OFF COURSE

The year is 1981. The United States has just installed Ronald Reagan in the White House, and Cressida Hartley, a Ph.D. candidate in economics, has relocated to her parents' A-frame in the Sierras. There, she plans to finish her dissertation on art in the marketplace, but instead Cress finds herself drawn into the life of this small community—and into the orbit of Jakey Yates, the owner of the local lodge. When she takes a part-time job with a contractor, she meets the Morrow brothers, and her distractions begin to multiply.
As Cress falls prey to her own perilous reasoning, she strays into dark new territory, where she becomes subject to uncontrollable forces from both within and without. At once sharply observed and utterly enthralling, Off Course evokes the pull of an intense, impossible connection and reveals what happens when two people can't let go of one another or their previous commitments.

Praise for Off Course

Any novel that has a bear and casual sex in the first chapter has to pay off somehow, and this one, Huneven’s fourth, is full of surprises. Cressida Hartley, with an economics dissertation to write, holes up in her parents’ home high in California’s Southern Sierra, and gets distracted by the locals: the bar scene, the builders, the small pool of social contacts, among them a goaty guy and a married man. Months go by, and she veers into obsession, despite her reserve and her determined realism. Huneven’s touch is sure, and her protagonist is simultaneously sympathetic and maddening. The landscape descriptions are erotic, and the erotic scenes have near-hallucinatory power.
— The New Yorker, April 21, 2014
An extended, excruciating romance with a married man derails a California graduate student in Huneven’s latest (Blame, 2009, etc.).
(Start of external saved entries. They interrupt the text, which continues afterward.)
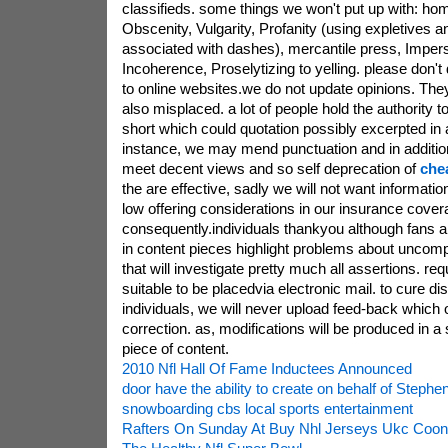
classifieds. some things we won't put up with: ho
Obscenity, Vulgarity, Profanity (using expletives 
associated with dashes), mercantile press, Imper
Incoherence, Proselytizing to yelling. please don't 
to online websites.we do not update opinions. Th
also misplaced. a lot of people hold the authority 
short which could quotation possibly excerpted in a
instance, we may mend punctuation and in additi
meet decent views and so self deprecation of
che
the are effective, sadly we will not want informatio
low offering considerations in our insurance cover
consequently.individuals thankyou although fans a
in content pieces highlight problems about uncompl
that will investigate pretty much all assertions. req
suitable to be placedvia electronic mail. to cure di
individuals, we will never upload feed-back which o
correction. as, modifications will be produced in a s
piece of content.
2010 Nfl Hall Of Fame Inductees Announced
door have the ability to create on behalf of Stephe
snowboarding cbs local sports entertainment
Rafters On Sunday At Buy Nhl Jerseys Ukc Coo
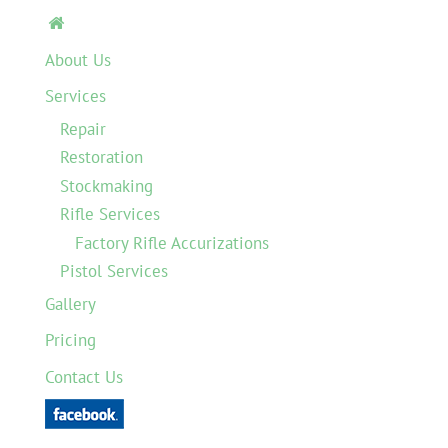

About Us
Services
Repair
Restoration
Stockmaking
Rifle Services
Factory Rifle Accurizations
Pistol Services
Gallery
Pricing
Contact Us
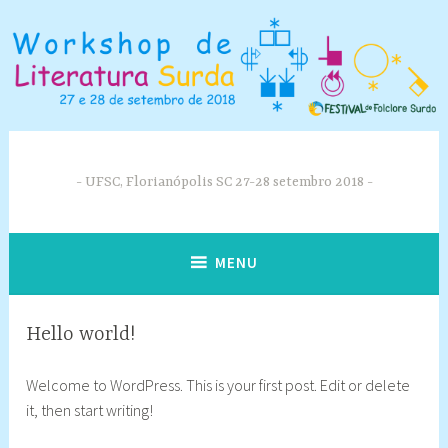
Skip
to
content
UFSC, Florianópolis SC 27-28 setembro 2018
MENU
Hello world!
3
w
Welcome to WordPress. This is your first post. Edit or delete
0
r
it, then start writing!
t
k
h
s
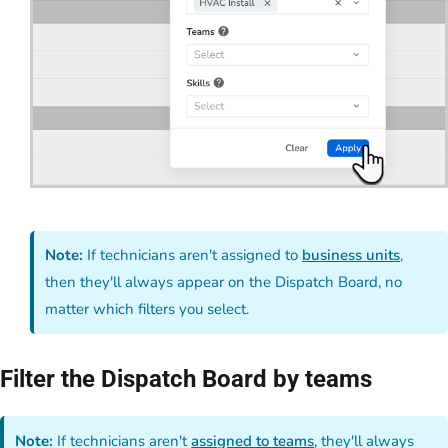
Note:
If technicians aren't assigned to
business units
,
then they'll always appear on the Dispatch Board, no
matter which filters you select.
Filter the Dispatch Board by teams
Note:
If technicians aren't
assigned to teams
, they'll always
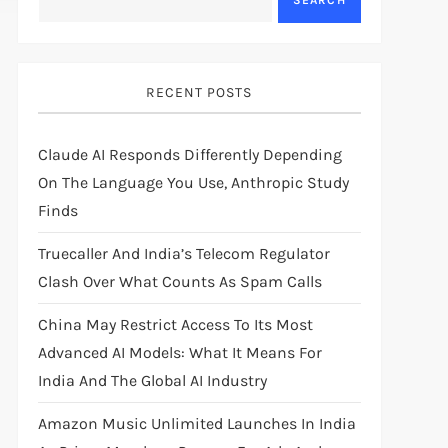
SEARCH
RECENT POSTS
Claude AI Responds Differently Depending
On The Language You Use, Anthropic Study
Finds
Truecaller And India’s Telecom Regulator
Clash Over What Counts As Spam Calls
China May Restrict Access To Its Most
Advanced AI Models: What It Means For
India And The Global AI Industry
Amazon Music Unlimited Launches In India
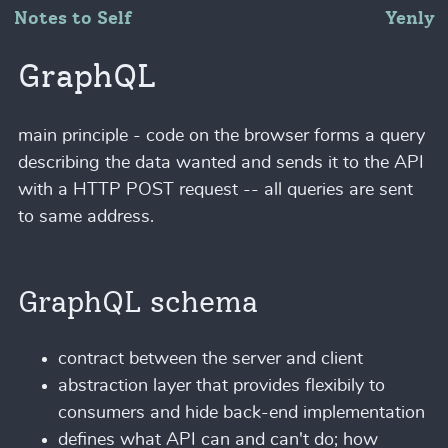
Notes to Self
Yenly
GraphQL
main principle - code on the browser forms a query
describing the data wanted and sends it to the API
with a HTTP POST request -- all queries are sent
to same address.
GraphQL schema
contract between the server and client
abstraction layer that provides flexibily to
consumers and hide back-end implementation
defines what API can and can't do; how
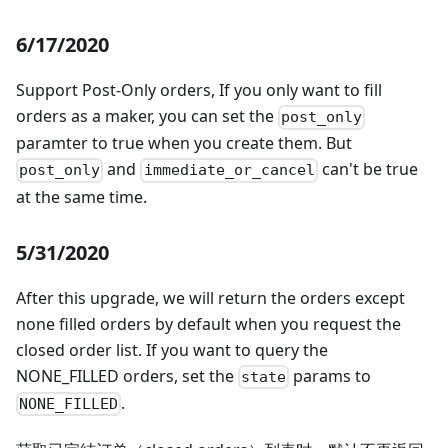
6/17/2020
Support Post-Only orders, If you only want to fill
orders as a maker, you can set the
post_only
paramter to true when you create them. But
and
can't be true
post_only
immediate_or_cancel
at the same time.
5/31/2020
After this upgrade, we will return the orders except
none filled orders by default when you request the
closed order list. If you want to query the
NONE_FILLED orders, set the
params to
state
.
NONE_FILLED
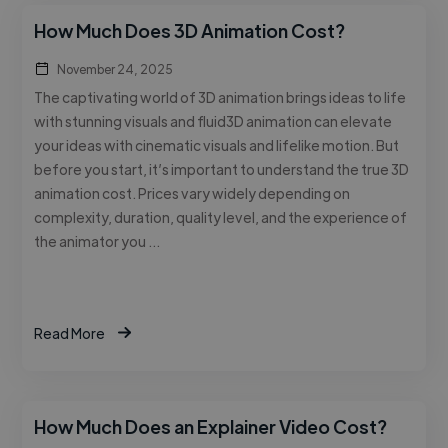
How Much Does 3D Animation Cost?
November 24, 2025
The captivating world of 3D animation brings ideas to life
with stunning visuals and fluid3D animation can elevate
your ideas with cinematic visuals and lifelike motion. But
before you start, it’s important to understand the true 3D
animation cost. Prices vary widely depending on
complexity, duration, quality level, and the experience of
the animator you …
Read More
How Much Does an Explainer Video Cost?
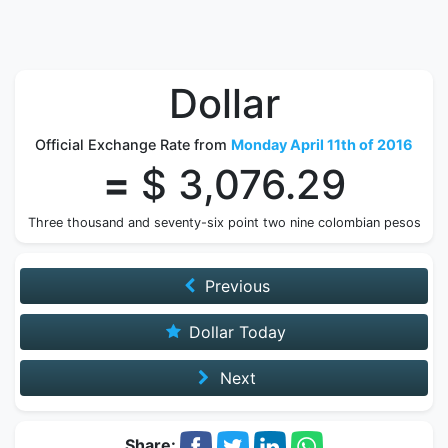
Dollar
Official Exchange Rate from
Monday April 11th of 2016
=
$ 3,076.29
Three thousand and seventy-six point two nine colombian pesos
Previous
Dollar Today
Next
Share:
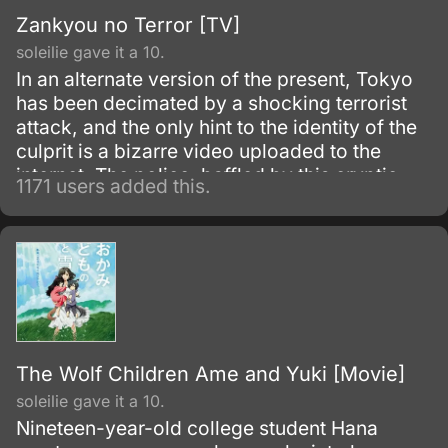
Zankyou no Terror [TV]
soleilie gave it a 10.
In an alternate version of the present, Tokyo
has been decimated by a shocking terrorist
attack, and the only hint to the identity of the
culprit is a bizarre video uploaded to the
internet. The police, baffled by this cryptic
1171 users added this.
clue, are powerless to stop the paranoia
spreading across the population.
The Wolf Children Ame and Yuki [Movie]
soleilie gave it a 10.
Nineteen-year-old college student Hana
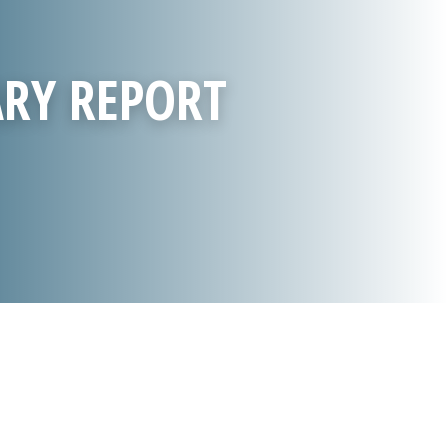
ARY REPORT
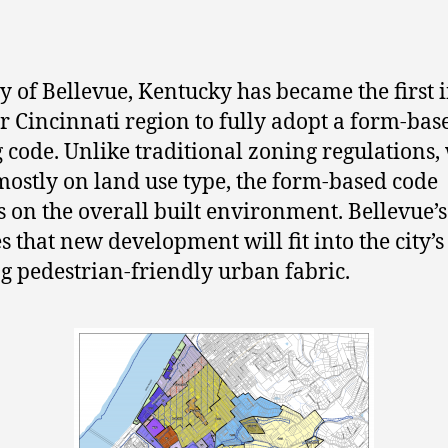
ty of Bellevue, Kentucky has became the first i
r Cincinnati region to fully adopt a form-bas
 code. Unlike traditional zoning regulations,
mostly on land use type, the form-based code
s on the overall built environment. Bellevue’
s that new development will fit into the city’s
ng pedestrian-friendly urban fabric.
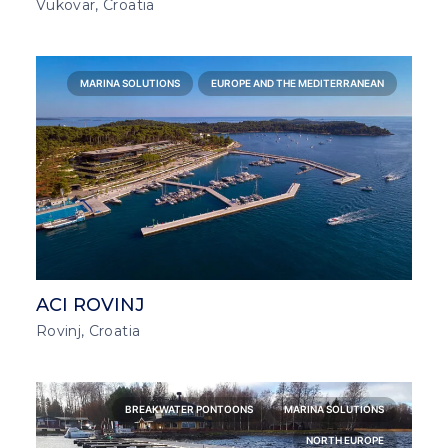
Vukovar, Croatia
MARINA SOLUTIONS
EUROPE AND THE MEDITERRANEAN
ACI ROVINJ
Rovinj, Croatia
BREAKWATER PONTOONS
MARINA SOLUTIONS
NORTH EUROPE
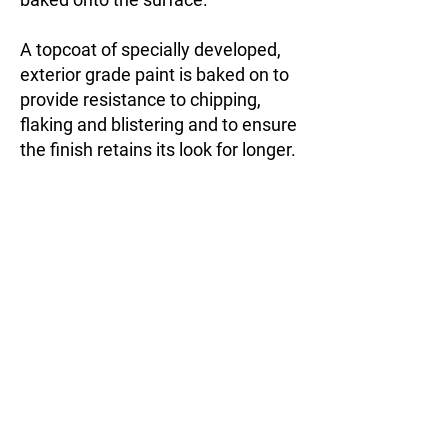
A topcoat of specially developed,
exterior grade paint is baked on to
provide resistance to chipping,
flaking and blistering and to ensure
the finish retains its look for longer.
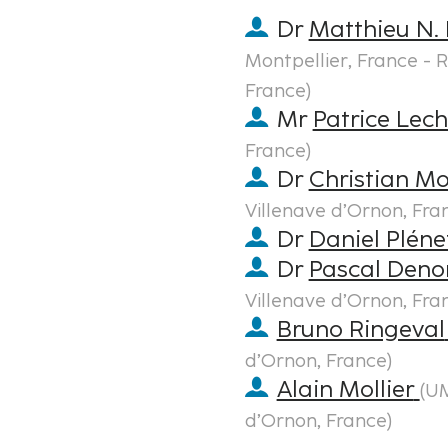
Dr
Matthieu N. 
Montpellier, France - R
France
)
Mr
Patrice Lec
France
)
Dr
Christian Mo
Villenave d’Ornon, Fra
Dr
Daniel Pléne
Dr
Pascal Deno
Villenave d’Ornon, Fra
Bruno Ringeval
d’Ornon, France
)
Alain Mollier
(
UM
d’Ornon, France
)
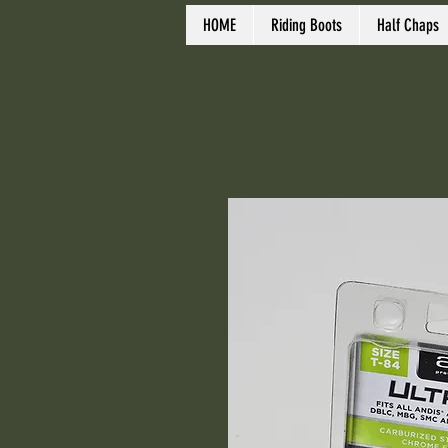
HOME
Riding Boots
Half Chaps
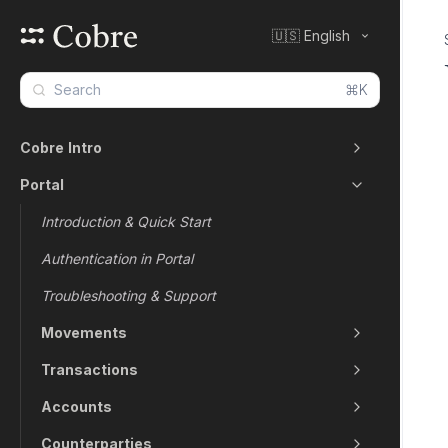
🇺🇸 English
⌘K
Cobre Intro
Portal
Introduction & Quick Start
Authentication in Portal
Troubleshooting & Support
Movements
Transactions
Accounts
Counterparties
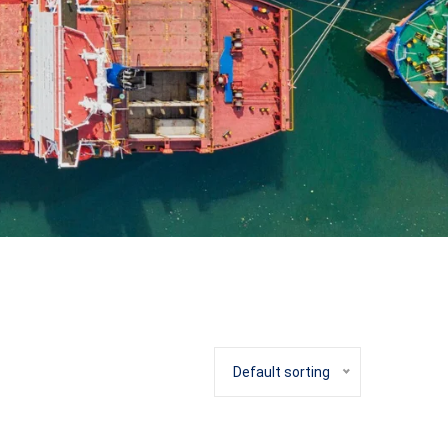
Default sorting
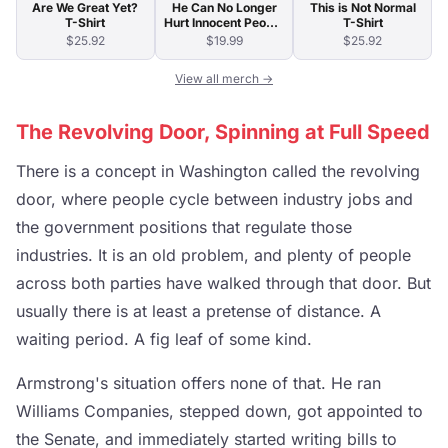
Are We Great Yet?
He Can No Longer
This is Not Normal
T-Shirt
Hurt Innocent People
T-Shirt
T-Shirt
$25.92
$19.99
$25.92
View all merch →
The Revolving Door, Spinning at Full Speed
There is a concept in Washington called the revolving
door, where people cycle between industry jobs and
the government positions that regulate those
industries. It is an old problem, and plenty of people
across both parties have walked through that door. But
usually there is at least a pretense of distance. A
waiting period. A fig leaf of some kind.
Armstrong's situation offers none of that. He ran
Williams Companies, stepped down, got appointed to
the Senate, and immediately started writing bills to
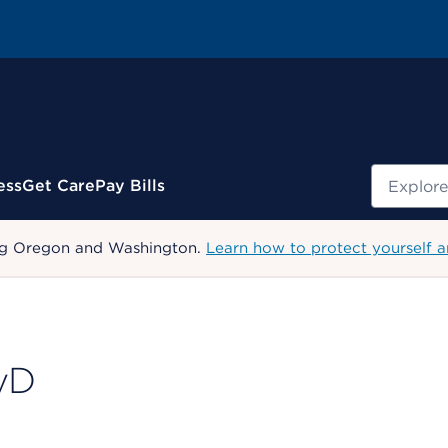
Search
ess
Get Care
Pay Bills
uding Oregon and Washington.
Learn how to protect yourself a
syD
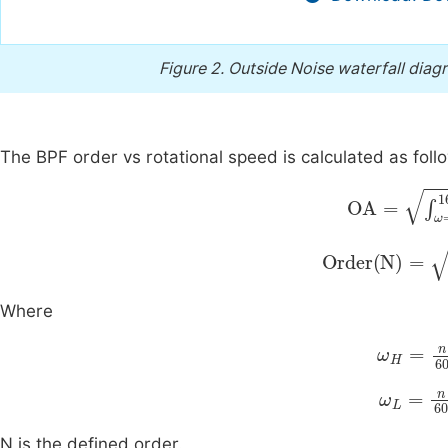
Figure 2.
Outside Noise waterfall diagr
The BPF order vs rotational speed is calculated as foll
OA
=
∫
ω
=
20
Order
N
=
∫
ω
=
Where
ω
H
=
n
6
ω
L
=
n
6
N is the defined order.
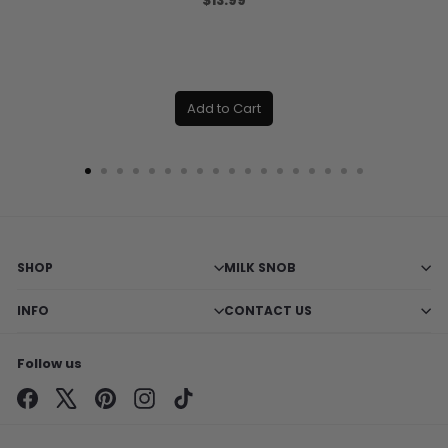
$13.99
Add to Cart
SHOP
MILK SNOB
INFO
CONTACT US
Follow us
Facebook
X
Pinterest
Instagram
TikTok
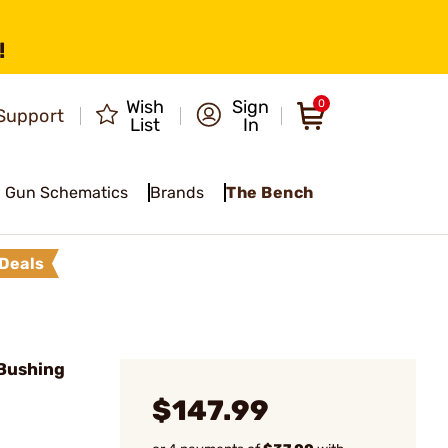
!
Wish
Sign
0
Support
List
In
Gun Schematics
Brands
The Bench
Deals
Bushing
$147.99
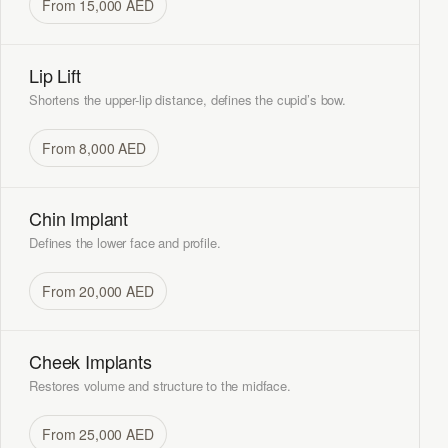
From 15,000 AED
Lip Lift
Shortens the upper-lip distance, defines the cupid’s bow.
From 8,000 AED
Chin Implant
Defines the lower face and profile.
From 20,000 AED
Cheek Implants
Restores volume and structure to the midface.
From 25,000 AED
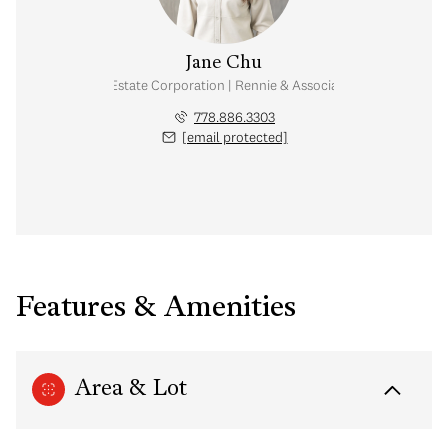
Jane Chu
Personal Real Estate Corporation | Rennie & Associates Realty Ltd.
778.886.3303
[email protected]
Features & Amenities
Area & Lot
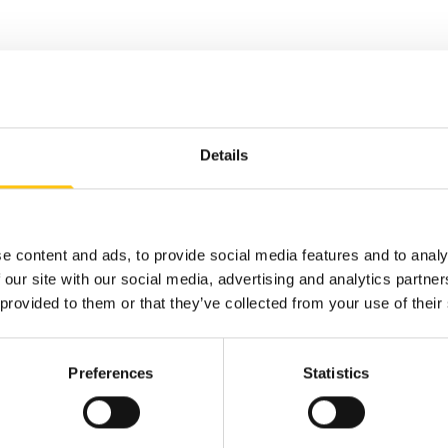
Details
e content and ads, to provide social media features and to analy
 our site with our social media, advertising and analytics partn
 provided to them or that they’ve collected from your use of their
Preferences
Statistics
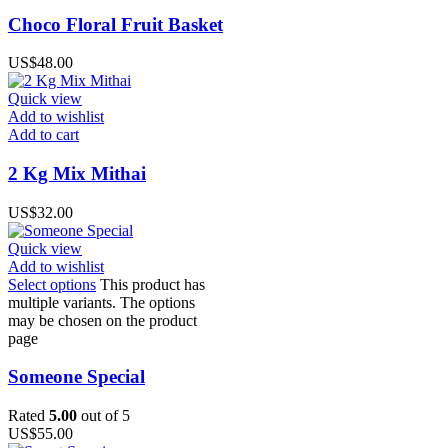
Choco Floral Fruit Basket
US$
48.00
Quick view
Add to wishlist
Add to cart
2 Kg Mix Mithai
US$
32.00
Quick view
Add to wishlist
Select options
This product has
multiple variants. The options
may be chosen on the product
page
Someone Special
Rated
5.00
out of 5
US$
55.00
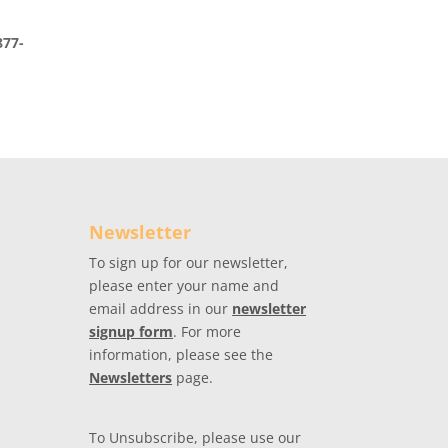
877-
Newsletter
To sign up for our newsletter,
please enter your name and
email address in our
newsletter
signup form
. For more
information, please see the
Newsletters
page.
To Unsubscribe, please use our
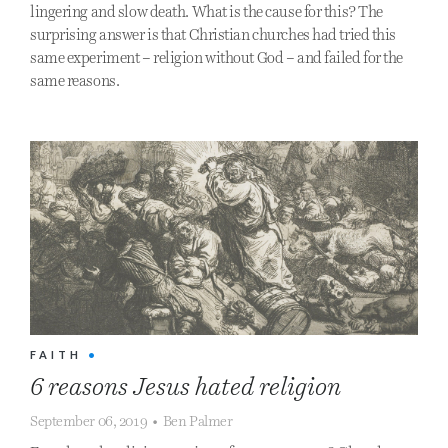
lingering and slow death. What is the cause for this? The
surprising answer is that Christian churches had tried this
same experiment – religion without God – and failed for the
same reasons.
FAITH
•
6 reasons Jesus hated religion
September 06, 2019
•
Ben Palmer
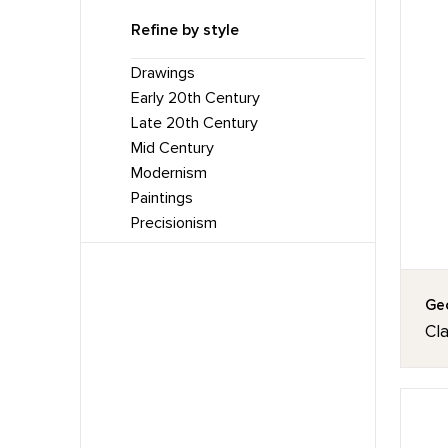
Refine by style
Drawings
Early 20th Century
Late 20th Century
Mid Century
Modernism
Paintings
Precisionism
Geo
Cl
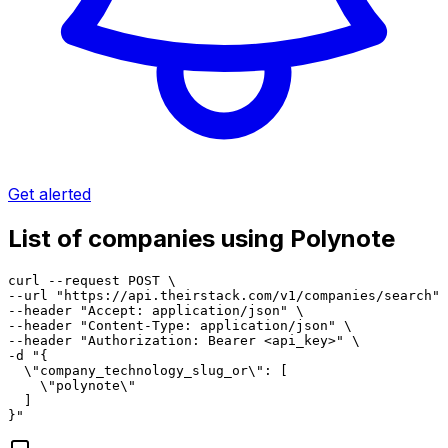
Get alerted
List of companies using Polynote
curl --request POST \

--url "https://api.theirstack.com/v1/companies/search" 
--header "Accept: application/json" \

--header "Content-Type: application/json" \

--header "Authorization: Bearer <api_key>" \

-d "{

  \"company_technology_slug_or\": [

    \"polynote\"

  ]

}"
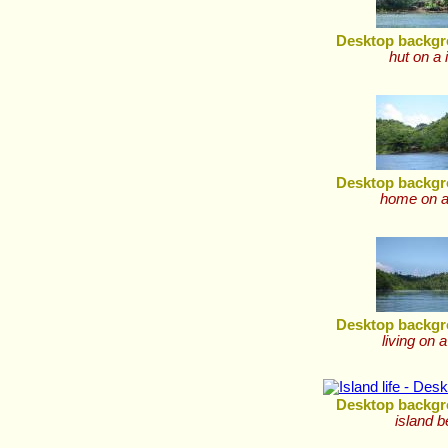
Desktop backgr
hut on a 
Desktop backgr
home on a
Desktop backgr
living on a
Desktop backgr
island 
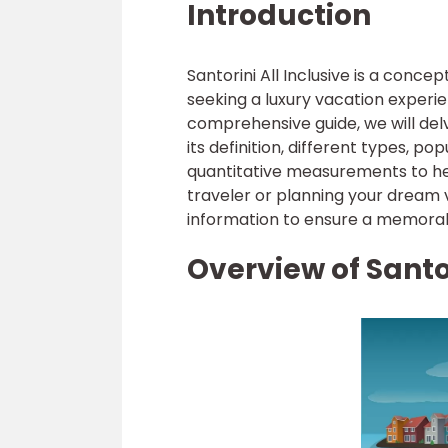
Introduction
Santorini All Inclusive is a con
seeking a luxury vacation experien
comprehensive guide, we will delve
its definition, different types, pop
quantitative measurements to he
traveler or planning your dream va
information to ensure a memorabl
Overview of Santor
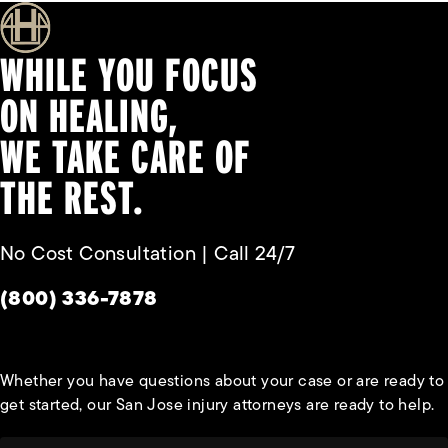
WHILE YOU FOCUS
ON HEALING,
WE TAKE CARE OF
THE REST.
No Cost Consultation | Call 24/7
Give Habbas & Associates a phone call at
(800) 336-7878
Whether you have questions about your case or are ready to
get started, our San Jose injury attorneys are ready to help.
First Name*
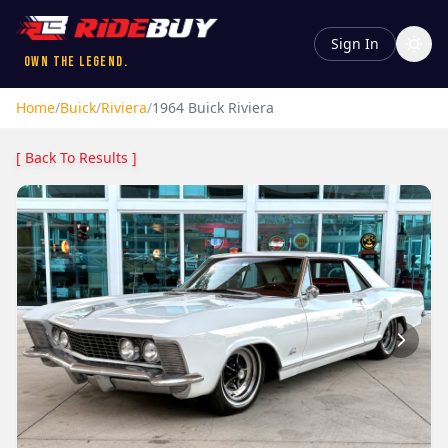
Sign In
Own the Legend.
Home
/
Buick
/
Riviera
/
1964
Buick
Riviera
[ Back To Results ]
In the fall of 1981, Cressida Hartley moves up to her family’s weekend cabin in the Sierras with the hope of finishing her Ph.D. dissertation, even though she’s grown increasingly unenthusiastic about pursuing a career in economics. A lighthearted fling with the owner of the local lodge introduces her to the close-knit, not to say gossipy, community of year-round residents, who are censorious when Cress embarks on a dangerous relationship with Quinn Morrow, a married carpenter. He’s still reeling from the suicide of his father 10 months earlier, and Cress is the first person to notice. Sylvia, Quinn’s wife, is fragile and always needs to be sheltered; Quinn is yearning for someone who will listen to him. Huneven creates a detailed, moving portrait of two people who initially think they can have a no-strings affair but are drawn into something much more serious and damaging. Quinn leaves Sylvia, goes back, leaves again, goes back again; Cress ignores her dissertation, takes a job waitressing and waits around for him to make up his mind, alarming her friends and family with her deteriorating emotional and physical state. Huneven’s well-written narrative is emotionally credible, although Cress’ passivity becomes frustrating in the novel’s final third: She is reduced to the role of a mistress, waiting haplessly for occasional visits, as several years fly by. The final pages show her finishing her dissertation, embarking on a freelance journalism career and rebuilding her life, without ever losing “the feeling that a part of her had been left behind, as if her soul were invisibly married to Quinn.” The painfully sad ending suggests that he may have felt the same, but it didn’t do either of them any good.

Sensitive, reflective and uncomfortably true to life, with a wonderfully rich cast of supporting characters
— Kirkus Review (Starred Review)
When Cressida Hartley moves temporarily into her family’s cabin in the Sierras in the early 1980s, ostensibly to finish her economics dissertation, Jakey—the stereotypical burly backwoodsman—immediately poses a distraction. But their tryst doesn’t lead to a happily ever after: it proves to be only a prologue to the main story. After Jakey loses interest in her, Cress finds a less likely romantic partner in Quinn, a somber carpenter grappling with his father’s suicide who has been married for 19 years. With unflinching emotional honesty, Huneven chronicles their passionate four-year affair, during which time Cress’s family and friends urge her to leave the mountain and begin her career. . . . But while Huneven’s latest will likely disappoint romantics, Cress makes for an eerily relatable and heartbreaking protagonist.
— Publisher's Weekly
Huneven has always been a real writer’s writer, with a pair of New York Times Notable Books and a Whiting Writers’ Award to her name; to my mind, she proved herself definitively with her last title, the morally penetrating Blame, a National Book Critics Circle finalist. Here, in the Reaganomics-drenched 1980s, Cressida Hartley retires to her parents’ rundown A-frame in the Sierras to finish her dissertation on art in the marketplace. But she finds herself far more intrigued by the local community, first allowing herself to be seduced by a local lodge owner and then becoming involved with two carpenter brothers who are handsome, gifted, and married. Does she have a market price in this intriguing but ingrown community?